There are no complete statistics in this regard, in part because beyond the most spectacular cases, it normally happens that a bishop who is asked to leave the leadership of a diocese for doctrinal or moral reasons, or because of ecclesiastical or administrative mismanagement, is convinced to hand in his resignation to the pope before reaching the retirement age of 75, on the basis of paragraph 2 of canon 401 of the code of canon law, which states: “A diocesan bishop who has become less able to fulfill his office because of ill health or some other grave cause is earnestly requested to present his resignation from office.” And the pope accepts his resignation very quickly.
Normally, this paragraph 2 of canon 401 concerns churchmen afflicted by physical or psychological “ill health,” but there is no lack of cases of “other grave cause.”
So recently, on June 7 came the early resignation of the auxiliary bishop of Canberra in Australia, Patrick Percival Power, 70, known for his progressive positions.
While on January 4 came the announcement of the resignation of the auxiliary of Los Angeles, Gabino Zavala, 61, because he is the father of two children.
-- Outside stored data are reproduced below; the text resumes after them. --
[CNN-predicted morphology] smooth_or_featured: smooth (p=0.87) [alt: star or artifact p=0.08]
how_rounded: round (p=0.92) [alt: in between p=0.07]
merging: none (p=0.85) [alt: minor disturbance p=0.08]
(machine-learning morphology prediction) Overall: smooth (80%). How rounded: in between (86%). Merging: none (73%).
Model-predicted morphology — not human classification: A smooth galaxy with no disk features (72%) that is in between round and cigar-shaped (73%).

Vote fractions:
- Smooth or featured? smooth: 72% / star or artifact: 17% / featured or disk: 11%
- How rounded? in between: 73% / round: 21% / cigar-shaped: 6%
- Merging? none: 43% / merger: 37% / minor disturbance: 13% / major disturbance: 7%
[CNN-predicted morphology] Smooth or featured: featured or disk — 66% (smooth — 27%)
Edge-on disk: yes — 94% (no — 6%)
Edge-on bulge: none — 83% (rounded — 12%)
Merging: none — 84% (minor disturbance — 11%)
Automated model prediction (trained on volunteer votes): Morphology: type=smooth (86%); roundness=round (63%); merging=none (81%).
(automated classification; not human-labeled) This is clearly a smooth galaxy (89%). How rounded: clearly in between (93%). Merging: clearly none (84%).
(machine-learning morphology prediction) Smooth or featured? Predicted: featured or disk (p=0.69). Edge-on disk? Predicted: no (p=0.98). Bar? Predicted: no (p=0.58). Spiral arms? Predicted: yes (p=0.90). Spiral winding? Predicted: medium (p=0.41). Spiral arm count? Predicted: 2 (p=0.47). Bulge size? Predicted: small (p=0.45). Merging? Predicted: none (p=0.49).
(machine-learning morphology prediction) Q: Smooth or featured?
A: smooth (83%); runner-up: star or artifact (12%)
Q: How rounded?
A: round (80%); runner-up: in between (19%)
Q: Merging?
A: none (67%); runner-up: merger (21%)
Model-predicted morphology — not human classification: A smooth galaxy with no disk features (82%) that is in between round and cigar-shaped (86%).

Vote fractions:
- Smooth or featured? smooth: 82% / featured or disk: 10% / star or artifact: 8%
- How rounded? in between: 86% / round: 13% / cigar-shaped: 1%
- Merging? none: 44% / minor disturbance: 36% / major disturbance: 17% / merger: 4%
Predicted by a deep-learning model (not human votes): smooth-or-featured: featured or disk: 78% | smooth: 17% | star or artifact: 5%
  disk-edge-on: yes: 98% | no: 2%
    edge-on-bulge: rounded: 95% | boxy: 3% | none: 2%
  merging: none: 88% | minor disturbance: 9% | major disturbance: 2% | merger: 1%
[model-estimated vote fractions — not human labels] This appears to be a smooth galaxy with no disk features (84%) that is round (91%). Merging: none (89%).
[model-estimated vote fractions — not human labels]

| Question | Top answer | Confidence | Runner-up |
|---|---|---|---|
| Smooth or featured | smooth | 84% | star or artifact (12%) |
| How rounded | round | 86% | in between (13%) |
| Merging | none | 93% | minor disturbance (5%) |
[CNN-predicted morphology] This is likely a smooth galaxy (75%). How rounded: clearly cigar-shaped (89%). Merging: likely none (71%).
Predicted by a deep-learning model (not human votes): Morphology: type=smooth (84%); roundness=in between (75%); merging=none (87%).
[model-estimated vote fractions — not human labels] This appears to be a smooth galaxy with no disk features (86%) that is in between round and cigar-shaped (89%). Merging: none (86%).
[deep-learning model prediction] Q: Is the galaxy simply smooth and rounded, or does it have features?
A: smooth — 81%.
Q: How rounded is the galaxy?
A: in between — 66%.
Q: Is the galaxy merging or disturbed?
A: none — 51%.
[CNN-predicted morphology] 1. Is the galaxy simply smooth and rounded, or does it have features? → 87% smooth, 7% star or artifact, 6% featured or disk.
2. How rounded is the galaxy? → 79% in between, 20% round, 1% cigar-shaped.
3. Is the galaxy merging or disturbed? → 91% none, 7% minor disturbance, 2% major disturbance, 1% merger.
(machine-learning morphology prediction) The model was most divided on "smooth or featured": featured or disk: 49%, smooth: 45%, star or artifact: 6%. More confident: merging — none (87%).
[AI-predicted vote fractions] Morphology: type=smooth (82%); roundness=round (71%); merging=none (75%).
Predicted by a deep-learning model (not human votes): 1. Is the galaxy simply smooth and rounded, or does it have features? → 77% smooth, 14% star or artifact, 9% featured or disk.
It is not known whether next year his name will still be listed in the Annuario Pontificio.
In the past, in fact, the names of bishops who have left their posts in order to get married have been more or less promptly expunged from the thick red book that details each year the organizational structure of the Catholic Church.
Without digging back up the cases of the Argentine Jeronimo Podestà and the American James Patrick Shannon, which concern the pontificate of Paul VI, one can recall a few relatively more recent cases, like those of the Irish bishop of Galway, Eamon Casey, who resigned at the age of 65 in 1992 and disappeared from the Annuario in 1997; of the Swiss bishop of Basel, Hansjoerg Vogel, who resigned at the age of 44 in 1995 and disappeared from the Annuario in 1997; of the Scottish bishop of Argill, Roderick Wright, who resigned at the age of 56 in 1996 and was also removed in 1997; of the Canadian bishop of Gaspé, Raymond Dumais, who resigned at the age of 51 in 2001 and disappeared from the Annuario in 2003.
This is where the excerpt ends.